WORK INSTRUCTIONS:
Extend the article on the Directors Guild of America's tentative contract, picking up after its last sentence.

TEXT SEGMENT:
After revealing some early details about its tentative deal with studios and streamers on June 3, the Directors Guild of America has provided its members with a far more in-depth look at the pact, reached during a writers’ strike.
A summary of agreement sent to members of the 19,000-strong union on Wednesday provided some concrete information on the deal’s key gains and attempted to sell its merits to members, who will now have until late June to vote on the proposed agreement.
One of the deal’s hyped achievements is a new formula for foreign SVOD residuals that is based on platforms’ number of international subscribers. Thanks to the formula, the largest streaming services will be obligated to pay $89,415 in residuals for one-hour series for the first three years of use (representing a 76 percent increase in foreign residuals and a 21 percent increase in general). Global residuals for SVOD films with budgets of at least $13 million increased 34 percent to $230,250 for the first three years. And residuals for titles that remain on streaming platforms for 13 years increased to $168,773, a 28 percent rise.
No other specific examples were provided, but the union says the new formula “increases residuals on all platforms” and “builds for the future” as platforms that are gaining worldwide subscribers will necessarily have to pay DGA members more as a result. Additionally, the union claims that the deal’s highest-tier SVOD residual improves on its standard network series residual.
When it comes to the deal’s language on the regulation of artificial intelligence, the tentative contract specifies that generative artificial intelligence is not a person and that work performed by DGA members must be assigned to a person. Moreover, “Employers may not use GAI [generative artifical intelligence] in connection with creative elements without consultation with the Director or other DGA-covered employees” and top entertainment companies and the union must meet twice annually to “discuss and negotiate over AI.”

Items in a dataset:
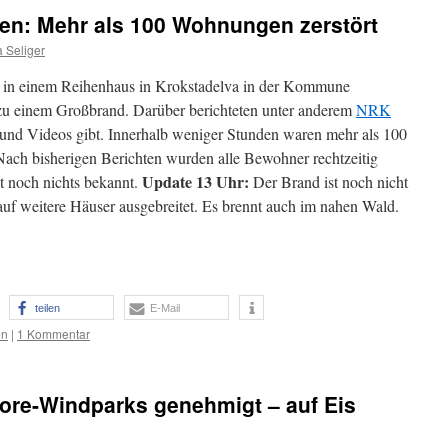
n: Mehr als 100 Wohnungen zerstört
 Seliger
in einem Reihenhaus in Krokstadelva in der Kommune
zu einem Großbrand. Darüber berichteten unter anderem
NRK
 und Videos gibt. Innerhalb weniger Stunden waren mehr als 100
Nach bisherigen Berichten wurden alle Bewohner rechtzeitig
Update 13 Uhr:
t noch nichts bekannt.
Der Brand ist noch nicht
t auf weitere Häuser ausgebreitet. Es brennt auch im nahen Wald.
teilen
E-Mail
en
|
1 Kommentar
ore-Windparks genehmigt – auf Eis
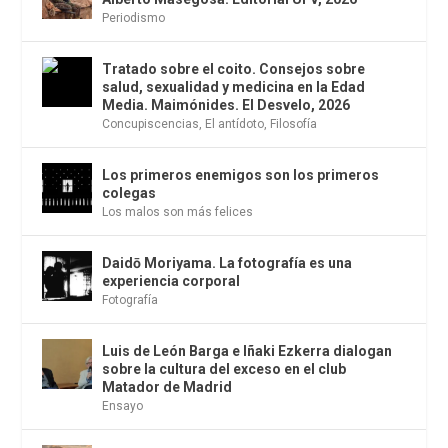
Periodismo
Tratado sobre el coito. Consejos sobre
salud, sexualidad y medicina en la Edad
Media. Maimónides. El Desvelo, 2026
Concupiscencias
,
El antídoto
,
Filosofía
Los primeros enemigos son los primeros
colegas
Los malos son más felices
Daidō Moriyama. La fotografía es una
experiencia corporal
Fotografía
Luis de León Barga e Iñaki Ezkerra dialogan
sobre la cultura del exceso en el club
Matador de Madrid
Ensayo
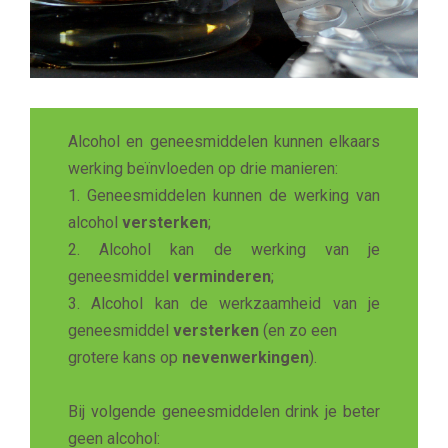
Alcohol en geneesmiddelen kunnen elkaars
werking beïnvloeden op drie manieren:
1. Geneesmiddelen kunnen de werking van
alcohol
versterken
;
2. Alcohol kan de werking van je
geneesmiddel
verminderen
;
3. Alcohol kan de werkzaamheid van je
geneesmiddel
versterken
(en zo een
grotere kans op
nevenwerkingen
).
Bij volgende geneesmiddelen drink je beter
geen alcohol:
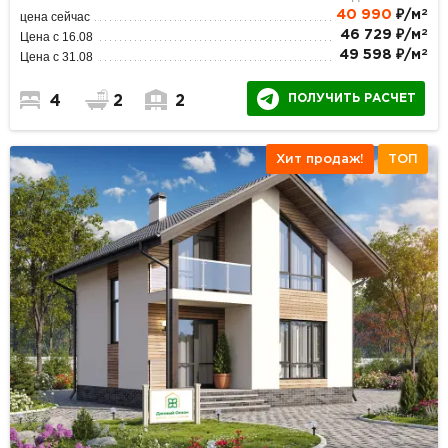
2
40 990
₽/м
цена сейчас
2
46 729 ₽/м
Цена с 16.08
2
49 598 ₽/м
Цена с 31.08
ПОЛУЧИТЬ РАСЧЕТ
4
2
2
Хит продаж!
ТОП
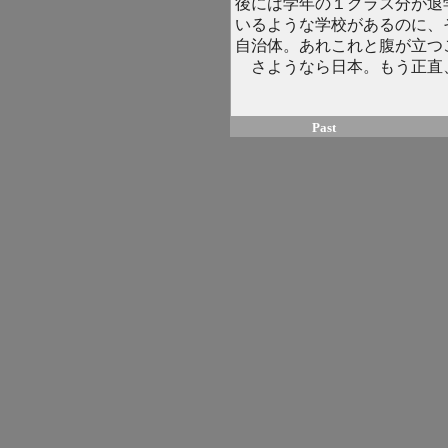
後には学年の１クラス分が退
いるような学校があるのに、
自治体。あれこれと腹が立つ
さようなら日本。もう正直
Past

RESULT FOR THIS EXERCISE:
The guild also explained the deal’s new standard terms for free AVOD platforms, like Tubi and Pluto TV, which previously were negotiable. The agreement institutes minimum rates, compensation and “creative rights” for high-budgeted scripted shows made for these services with under 20 million subscribers, while residuals are 2 percent of the employer’s gross profit.
Episodic directors won certain creative rights as part of the deal, including notably gaining additional paid days in postproduction for high-budget SVOD and Pay TV series. Here, the DGA made a concession, agreeing to lower annual pay increases for episodic directors than the rest of their members (6.6 percent compounded over the course of the three-year agreement, as opposed to 13 percent) to achieve the paid days in post. These members can also have earlier notice to provide input on casting and receive digital copies of their episodes as part of the deal.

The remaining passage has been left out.